Mit der aktuellen Spezifikationserweiterung von EtherNet/IP steigt die Rendite durch Hinzufügen einfacher interner Komponenten im digitalen Netzwerk. Die Integration dieser Geräte auf der unteren Netzwerkebene bringe nicht nur zusätzliche Vorteile wie Ferndiagnose; auch Anlageninformationen und Parametrierfähigkeit, automatische Knotentopologie-Ermittlung und Plug-and-Play im Geräteersatz seien neue .Möglichkeiten. Die niedrigeren Kosten gepaart mit der Fähigkeit, eine einziges nahtloses Netzwerk für begrenzte und nicht begrenzte Geräte zu verwenden, ist laut Beydoun ein eindeutiger Gewinn für Automatisierer.

ODVA aktualisiert auch die Terminologie

Begriffe wie Master und Slave werden in den ODVA-Referenzen zeitgemäß ersetzt; Geräte-Entwickler für ODVA-Netzwerke verwenden künftig „Client und Server“ (EtherNet/IP, einschließlich der Integration von Modbus-Geräten), „Controller und Gerät“ (DeviceNet) sowie „Systemzeit-Supervisor oder Network Keeper“ (ControlNet). Diese Änderungen hinsichtlich Funktionsbeschreibung sind die ersten von zahlreichen Änderungen, die in der gesamten Bibliothek mit ODVA-Spezifikationen und ODVA-Dokumenten vorgenommen werden, um die Verwendung dieser Begriffe treffender zu gestalten.

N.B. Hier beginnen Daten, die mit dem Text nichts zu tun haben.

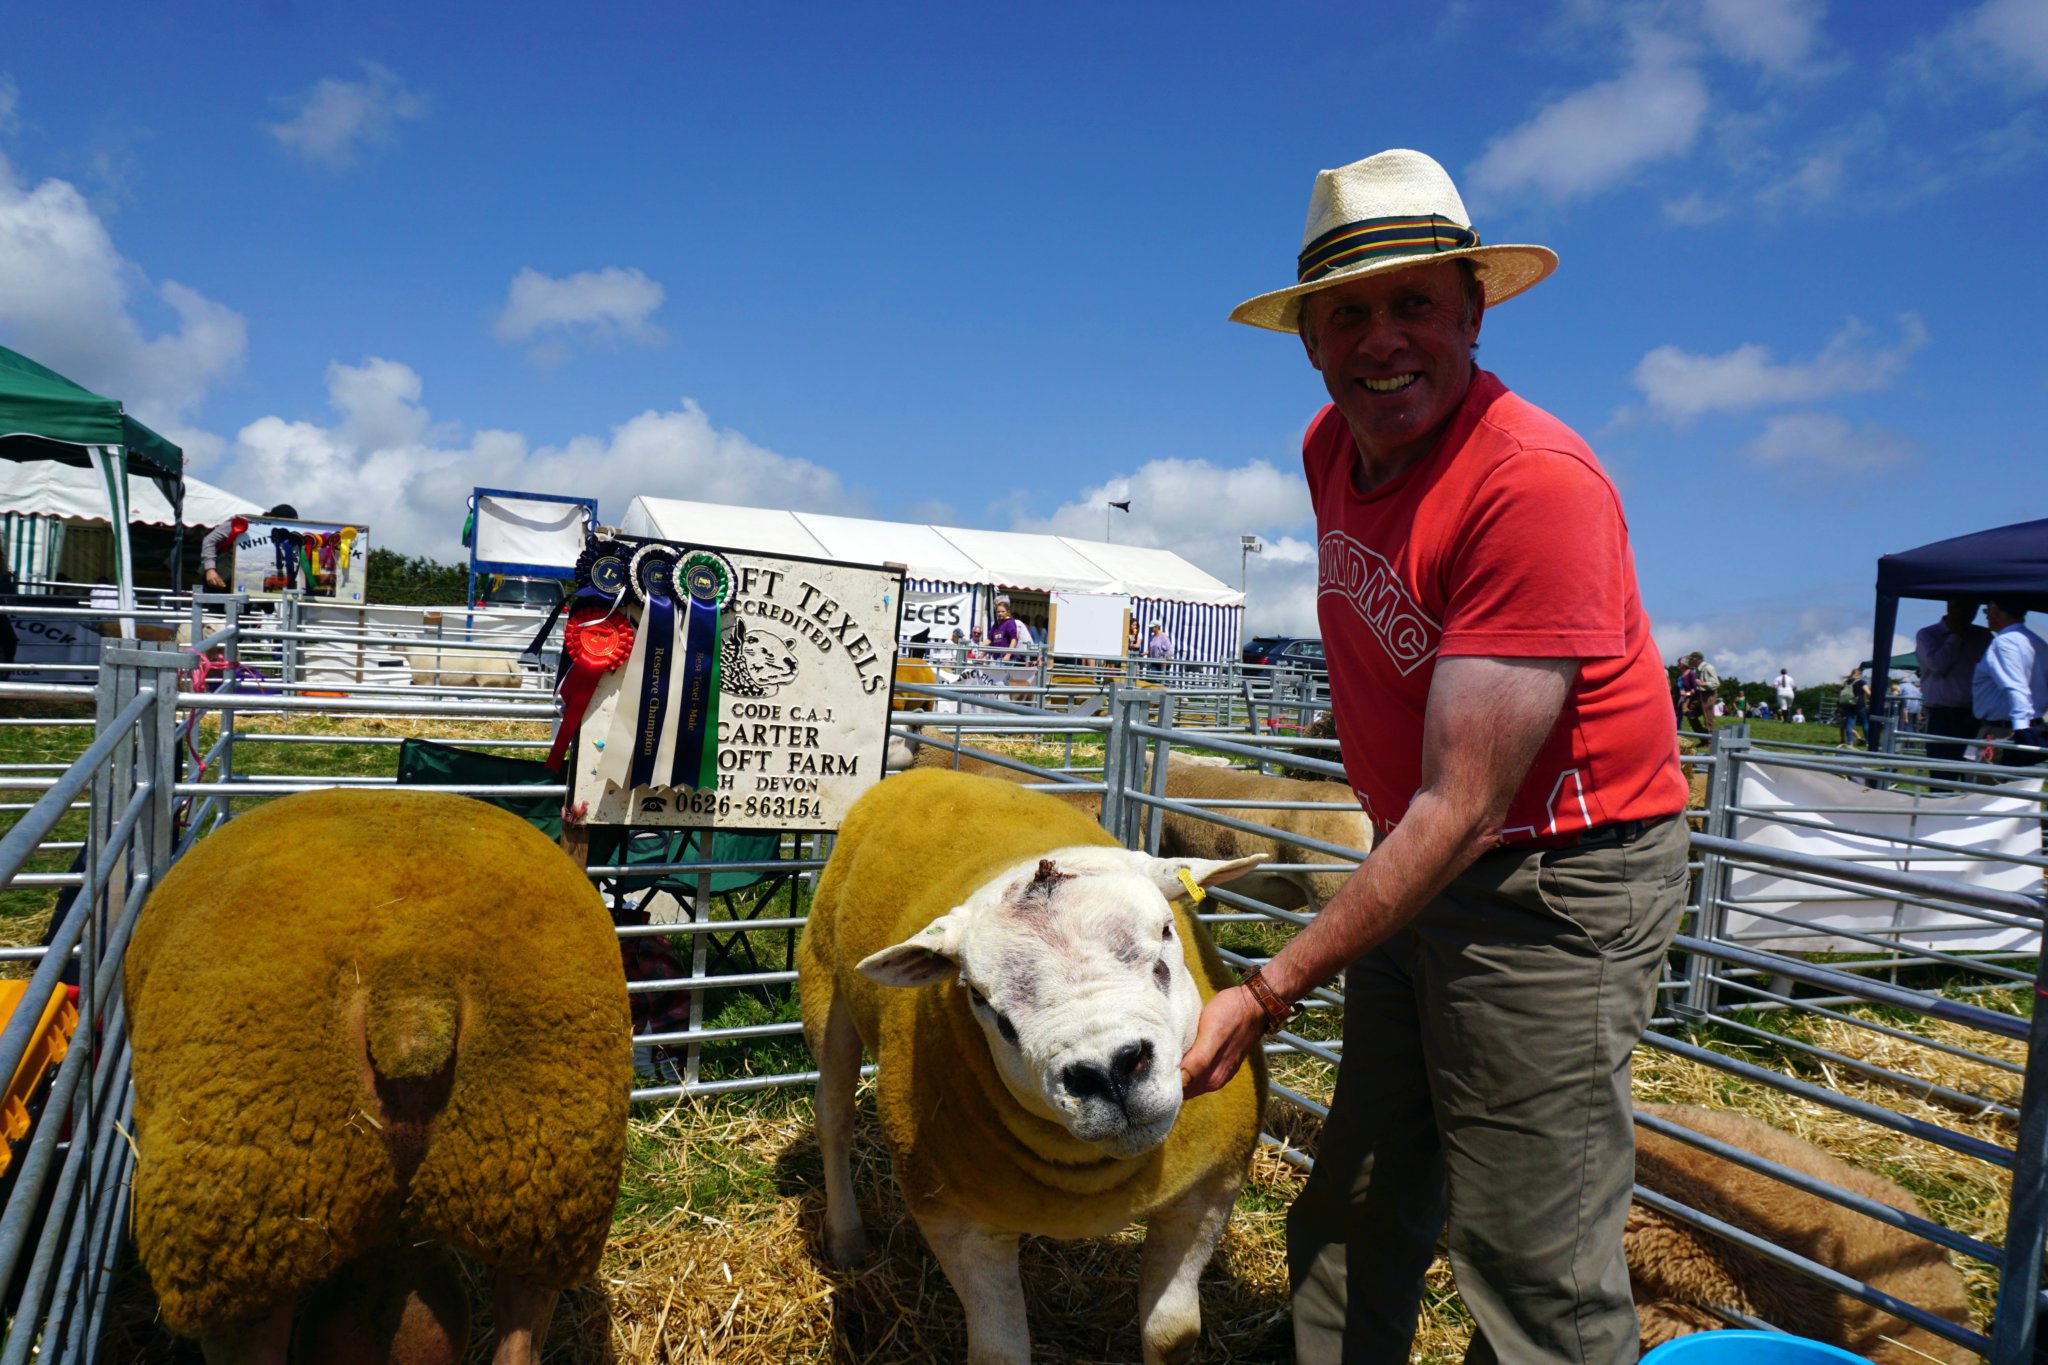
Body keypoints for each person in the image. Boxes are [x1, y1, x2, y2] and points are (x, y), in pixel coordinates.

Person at [1181, 148, 1689, 1364]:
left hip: (1550, 878)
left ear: (1472, 310)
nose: (1381, 339)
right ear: (1307, 337)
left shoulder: (1531, 485)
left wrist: (1262, 987)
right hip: (1417, 853)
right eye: (1347, 311)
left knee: (1527, 1246)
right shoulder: (1328, 448)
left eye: (1415, 302)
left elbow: (1466, 802)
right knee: (1358, 1182)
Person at [1971, 598, 2048, 767]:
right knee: (2021, 787)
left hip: (2003, 731)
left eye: (1987, 610)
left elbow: (2015, 687)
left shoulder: (2003, 643)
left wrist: (2022, 731)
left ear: (1996, 610)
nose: (1986, 616)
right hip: (2031, 727)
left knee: (1985, 790)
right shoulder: (2038, 643)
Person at [1915, 600, 1993, 766]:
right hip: (1943, 716)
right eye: (1962, 606)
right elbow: (1938, 664)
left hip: (1976, 716)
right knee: (1942, 774)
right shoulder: (1928, 635)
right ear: (1950, 606)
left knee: (1973, 775)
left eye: (1973, 608)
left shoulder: (1983, 636)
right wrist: (1956, 636)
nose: (1967, 613)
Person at [200, 503, 297, 590]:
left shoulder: (282, 539)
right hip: (220, 580)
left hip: (247, 587)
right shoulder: (242, 523)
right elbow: (209, 540)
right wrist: (210, 569)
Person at [1837, 668, 1870, 747]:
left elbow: (1840, 691)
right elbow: (1868, 693)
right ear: (1859, 675)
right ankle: (1868, 741)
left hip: (1848, 704)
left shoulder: (1846, 682)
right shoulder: (1861, 682)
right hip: (1859, 704)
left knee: (1849, 723)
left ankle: (1850, 742)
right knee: (1865, 722)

Aufgaben der internationalen Vereinigung

Die ODVA ist eine internationale Standard-Entwicklungsorganisation, zu deren Mitgliedern weltweit führende Automatisierungsanbieter gehören. Die ODVA sieht ihre Aufgabe darin, offene und kompatible Informations- und Kommunikationstechnologien in der Automatisierungstechnik zu fördern. Zu ihren Standards zählen das medienunabhängige Netzwerkprotokoll Common Industrial Protocol (CIP) sowie industrielle Kommunikationstechnologien wie EtherNet/IP, DeviceNet und andere mehr. Um die zukünftige Interoperabilität der Produktionssysteme und ihre Integration mit anderen Systemen zu gewährleisten, befürwortet die ODVA die Übernahme von COTS-Lösungen (commercial-off-the-shelf/serienmäßig produziert) und standardmäßigen Internet- und Ethernet-Technologien als Leitprinzip. Dieses Leitprinzip werde durch EtherNet/IP verkörpert, dem laut Beydoun weltweit führenden industriellen Ethernet-Netzwerk.